朱色が夜の帳に変わっていく空。
幻想的とは程遠いありきたりな空が私の目に映る。
カラスの鳴き声も次第に減っていき、家の近くに着いたころには完全になくなった。
そして、空も暗闇だけが一面を覆い私を照らすのは月だけになっていた。
家の電気がついていないことを確認した私は、カバンから家のカギを取り出して、開いてるかの確認もせずに鍵を差しこんだ。
少しさびれてきた鍵は、スムーズには中に入らない。
軽く揺らしながら、押しこむ。
完全に入ったのを直感で感じて、私は横に鍵を傾けた。
ガチャ。
扉が開いた音がした。
私は鍵を抜いて、扉を開ける。
玄関は真っ暗で、まるで私が中に入るのを拒んでいるかのよう。
私は、ローファーを脱いで、玄関の電気をつけた。
煌々と照らす光は眩しいぐらいの勢いで目が眩んだ。
光が見えているのにもかかわらず、視界が一瞬真っ暗になる。
そんな現象。
普通逆な気がする。
明るければ明るいほど物はよく見えるんじゃないかな。
眩しすぎたら、暗くなる?
なんでだろうか。
わかんない。
馬鹿な私には到底。
眩んだ目が景色を映して正常に戻った。
私は2度目を擦って、ちゃんと見えるのを確認した後に、リビングに向かった。
閑散としたリビング。
誰もいないと異様に広く感じる。
いつもなら・・・狭く感じるのに。
だから、私はいつも自分の部屋にいる。
狭さを感じない部屋に。
でも、今日は部屋にいたいとは思わない。
リビングにいた方がずっと落ち着くんだ。
私は、ソファに座ってテレビをつけた。
チャンネルを何度も回して、結局電源を消した。
制服を脱いで、部屋着を着る。
下着を取ろうか取るまいか。
ブラは少し窮屈ですぐにでもはずしたい衝動が起きる。
いつもは、お兄ちゃんもお父さんもいるしあまり外さないけど。
でも今日は誰もいない。
「いないし・・・いっか!」
私はブラを外して、和室に放り投げた。
あまり大きくない私のブラ。
それが、私の胸が小さいと物語っているかのようで少し嫌だった。
友達のは異様に大きかったのを覚えている。
EかFか。
私のとは大差があった。
簡単に見分けがつくぐらい。
私は和室の扉を閉じて、ブラが見えないようにした。
ただの現実逃避。
それが見えても見えなくても、胸が小さいのには変わりはない。
私は自分の胸元を見て自嘲した。
谷間すら作れない私の胸はきっと誰も誘惑なんてできないだろうな。
そんな意味を込めての自嘲だった。
私は胸の前で手の平を合わせておもっきり力を込めた。
これをやると、胸が大きくなるらしい。
とはいっても、そんなの絶対ってわけでもないし継続させなくちゃいけない。
持続力のない私には到底不可能な話だ。
私は力を弱めて、手を楽にした。
ぶらぶらと上下に動く手は何もかもをあきらめたかのよう。
次第に、手の揺れは弱くなっていき、最後は止まる。
止まった後私は、ソファに完全に身を預ける。
頭を乗せて、全体重をかけて。
私は目を閉じて、無音の世界に浸る。
ここで何も考えなければ最高の休息なのだろうが、私の頭はそんな都合よくできていない。

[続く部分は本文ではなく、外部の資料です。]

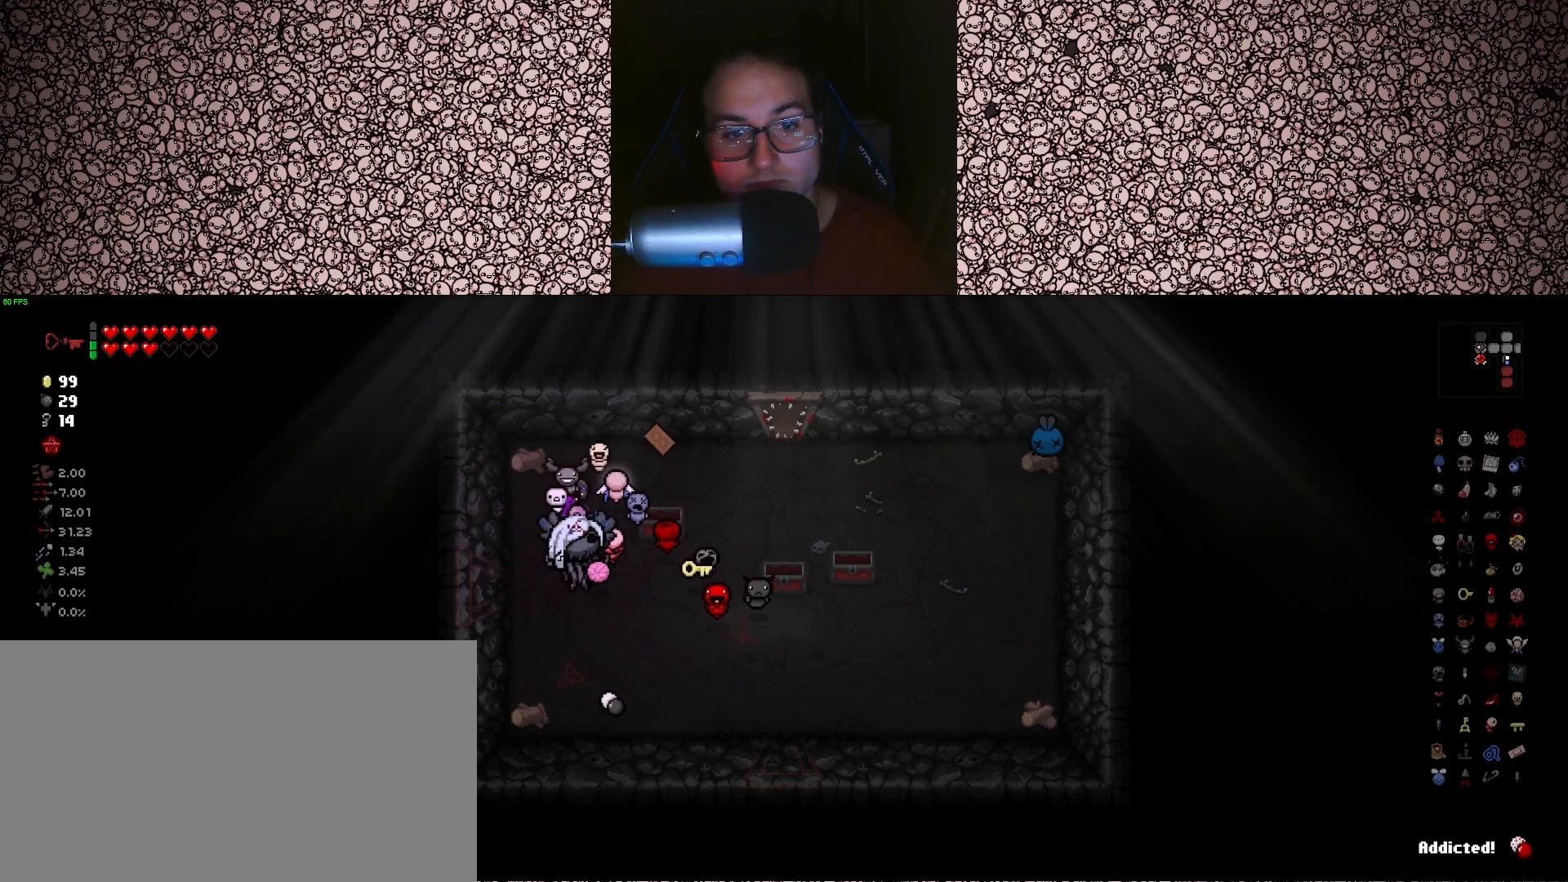
{"keys": ["w"], "events": [[283, "a", "down"], [283, "s", "up"], [450, "w", "down"], [500, "a", "up"]]}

ふと、頭よぎるのは、なんで私は胸を大きくしようなんて考えているのだろう?
とかいうくだらない問題。
でも、このくだらない問題だが意外にも答えは見つからない。
男を虜にするため?
女の子に見せつけたいから?
いや・・・ただの自己満足?
どれもパッとしない答えだった。
そして、その中に隆弘の評価を上げるためとかそんな答えもなかった。
じゃあ・・・なんで。
自分の中で答えを見つけることができないまま、私は気付いたら夢の中の世界に迷い込んでいた。
現世では存在することがない夢の世界へ・・・。